A year from the launch of ‘Amazon Pantry’ – sale and shipment service for food and beverages – the e-commerce giant is continuing to infringe the basic rules on food information to consumers. This has been condemned by GIFT (Great Italian Food Trade), an independent information portal on food and nutrition that reported it to the Italian Antitrust authority.
Our investigation shows a superficial approach by Amazon as regards the obligation to providing consumers with proper information regarding foodstuffs. Such information – required by Regulation (EU) No.1169/11 – is crucial, especially to the consumers with food allergies and intolerances, like celiac disease. We hope for an immediate intervention by the Italian Antitrust authority, as we wait for an official inquiry by the food control authorities.

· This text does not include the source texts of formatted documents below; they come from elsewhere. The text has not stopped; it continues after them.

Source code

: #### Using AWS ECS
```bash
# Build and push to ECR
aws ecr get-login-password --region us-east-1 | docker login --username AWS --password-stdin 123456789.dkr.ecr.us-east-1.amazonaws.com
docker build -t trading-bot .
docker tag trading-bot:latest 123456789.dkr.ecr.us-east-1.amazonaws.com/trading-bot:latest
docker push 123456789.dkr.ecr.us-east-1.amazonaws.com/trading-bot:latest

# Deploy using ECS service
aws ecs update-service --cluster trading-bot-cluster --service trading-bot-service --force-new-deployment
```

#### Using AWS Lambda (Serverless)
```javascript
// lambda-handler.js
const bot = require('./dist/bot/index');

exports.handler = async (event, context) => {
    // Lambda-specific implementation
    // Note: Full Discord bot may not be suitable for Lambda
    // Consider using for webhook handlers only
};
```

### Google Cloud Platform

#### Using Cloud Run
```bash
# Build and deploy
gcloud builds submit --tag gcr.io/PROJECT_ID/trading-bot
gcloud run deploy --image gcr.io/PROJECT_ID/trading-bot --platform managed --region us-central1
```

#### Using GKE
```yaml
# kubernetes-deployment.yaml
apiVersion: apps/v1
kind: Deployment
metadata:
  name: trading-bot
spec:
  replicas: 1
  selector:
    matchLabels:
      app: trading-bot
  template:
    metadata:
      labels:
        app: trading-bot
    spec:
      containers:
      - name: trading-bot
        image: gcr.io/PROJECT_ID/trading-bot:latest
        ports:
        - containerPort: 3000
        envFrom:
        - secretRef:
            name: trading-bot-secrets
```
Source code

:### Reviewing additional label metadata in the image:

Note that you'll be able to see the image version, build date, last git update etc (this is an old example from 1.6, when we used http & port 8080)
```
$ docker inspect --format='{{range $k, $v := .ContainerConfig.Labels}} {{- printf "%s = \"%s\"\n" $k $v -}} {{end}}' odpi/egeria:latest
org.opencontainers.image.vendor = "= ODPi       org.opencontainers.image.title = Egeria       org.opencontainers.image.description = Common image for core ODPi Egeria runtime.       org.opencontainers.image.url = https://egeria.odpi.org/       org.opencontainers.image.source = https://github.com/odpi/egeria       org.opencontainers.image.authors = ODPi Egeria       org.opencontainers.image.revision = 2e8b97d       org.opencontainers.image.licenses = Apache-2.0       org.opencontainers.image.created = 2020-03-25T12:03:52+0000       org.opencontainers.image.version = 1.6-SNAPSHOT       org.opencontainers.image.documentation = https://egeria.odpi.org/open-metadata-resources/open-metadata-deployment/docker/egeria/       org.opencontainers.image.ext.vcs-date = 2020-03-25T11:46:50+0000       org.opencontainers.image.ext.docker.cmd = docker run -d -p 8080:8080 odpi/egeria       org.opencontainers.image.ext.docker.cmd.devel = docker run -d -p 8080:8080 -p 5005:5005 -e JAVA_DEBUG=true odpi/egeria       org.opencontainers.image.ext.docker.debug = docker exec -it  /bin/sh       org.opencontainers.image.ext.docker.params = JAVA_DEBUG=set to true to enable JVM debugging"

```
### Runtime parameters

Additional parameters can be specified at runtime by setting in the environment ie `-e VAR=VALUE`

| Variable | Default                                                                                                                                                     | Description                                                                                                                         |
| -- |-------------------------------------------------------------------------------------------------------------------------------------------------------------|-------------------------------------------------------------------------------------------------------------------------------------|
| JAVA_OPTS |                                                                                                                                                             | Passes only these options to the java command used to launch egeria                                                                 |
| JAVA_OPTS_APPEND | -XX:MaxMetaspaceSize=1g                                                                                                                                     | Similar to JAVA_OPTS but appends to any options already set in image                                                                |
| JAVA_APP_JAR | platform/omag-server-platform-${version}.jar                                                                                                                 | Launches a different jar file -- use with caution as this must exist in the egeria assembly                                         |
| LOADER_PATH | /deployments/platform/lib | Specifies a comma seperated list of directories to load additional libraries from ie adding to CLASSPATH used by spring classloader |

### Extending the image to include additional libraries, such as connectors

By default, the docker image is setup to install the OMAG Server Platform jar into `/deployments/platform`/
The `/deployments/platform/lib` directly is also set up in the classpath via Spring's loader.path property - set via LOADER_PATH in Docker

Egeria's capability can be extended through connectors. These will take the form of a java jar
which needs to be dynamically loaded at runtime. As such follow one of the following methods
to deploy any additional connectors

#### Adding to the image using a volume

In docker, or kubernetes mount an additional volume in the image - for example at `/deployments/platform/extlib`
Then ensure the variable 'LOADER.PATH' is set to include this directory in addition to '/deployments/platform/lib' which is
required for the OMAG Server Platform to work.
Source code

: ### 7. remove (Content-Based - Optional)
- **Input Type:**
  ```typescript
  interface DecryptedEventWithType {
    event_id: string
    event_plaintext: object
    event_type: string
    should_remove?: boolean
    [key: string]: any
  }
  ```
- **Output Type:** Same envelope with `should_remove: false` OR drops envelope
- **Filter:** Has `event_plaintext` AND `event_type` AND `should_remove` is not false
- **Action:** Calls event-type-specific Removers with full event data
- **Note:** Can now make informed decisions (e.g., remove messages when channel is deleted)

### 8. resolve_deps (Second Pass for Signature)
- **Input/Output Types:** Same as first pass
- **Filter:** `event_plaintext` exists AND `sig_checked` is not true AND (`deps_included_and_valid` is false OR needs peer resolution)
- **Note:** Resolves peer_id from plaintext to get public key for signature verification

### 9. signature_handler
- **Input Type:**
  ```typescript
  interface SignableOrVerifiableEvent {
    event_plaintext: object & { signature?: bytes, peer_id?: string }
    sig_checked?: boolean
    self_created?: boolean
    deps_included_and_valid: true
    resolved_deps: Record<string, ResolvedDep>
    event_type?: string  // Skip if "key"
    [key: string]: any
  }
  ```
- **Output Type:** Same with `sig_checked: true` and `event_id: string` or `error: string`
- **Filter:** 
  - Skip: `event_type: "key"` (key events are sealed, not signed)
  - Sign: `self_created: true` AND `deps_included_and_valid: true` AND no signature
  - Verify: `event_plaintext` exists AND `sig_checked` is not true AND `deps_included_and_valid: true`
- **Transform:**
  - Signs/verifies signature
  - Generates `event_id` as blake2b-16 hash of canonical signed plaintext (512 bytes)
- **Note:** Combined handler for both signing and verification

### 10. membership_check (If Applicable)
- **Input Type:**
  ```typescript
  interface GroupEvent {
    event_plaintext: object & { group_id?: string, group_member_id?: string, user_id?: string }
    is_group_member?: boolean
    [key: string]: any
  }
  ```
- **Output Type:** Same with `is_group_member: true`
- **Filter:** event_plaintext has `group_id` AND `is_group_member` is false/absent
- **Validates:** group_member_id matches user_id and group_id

(Dario Dongo, lawyer and founder of GIFT)
Survey of 250 products
GIFT examined the sales conditions of 250 products, accounting for 20% of the products on Amazon Pantry. The result reveals more often than not the lack of one or more mandatory information. (1)
Sometimes the name of the product is missing, or in some cases it’s the nutrition table, in others the net weight is missing or described in a mixed manner (indicating 4 different ones).
The mandatory information is often incomplete or incomprehensible, because only in foreign language.
In the most blatant cases, Amazon Pantry fails to give vital information regarding food safety, such as the list of ingredients and identification of allergens.
Food sold as rummage
Despite European and Italian regulations – even more strict when it comes to food safety and the labeling of food- the Amazon Pantry portal seems to deal with food products like any other low cost object offered in the “non food” section.
This slovenliness leads to a grotesque research of basic information, as verified by reading through the Q&A between users.
There are questions asking what ingredients are in the product. Some ask to read the nutrition table with the nutritional value. Also who mistrusts the famous “Made in Italy”, because presented only with a Chinese label, questioning whether this product may be a counterfeit.
An outrage that must be stopped: resorting to the Antitrust
After the investigation, GIFT reported the Amazon Pantry service to the Italian Antitrust authority, in the hopes of a prompt action that restores the safety of purchasing food and beverages, even through distance selling. May this warn other e-commerce food sites, that tend to be greedy when it comes to information and guarantees.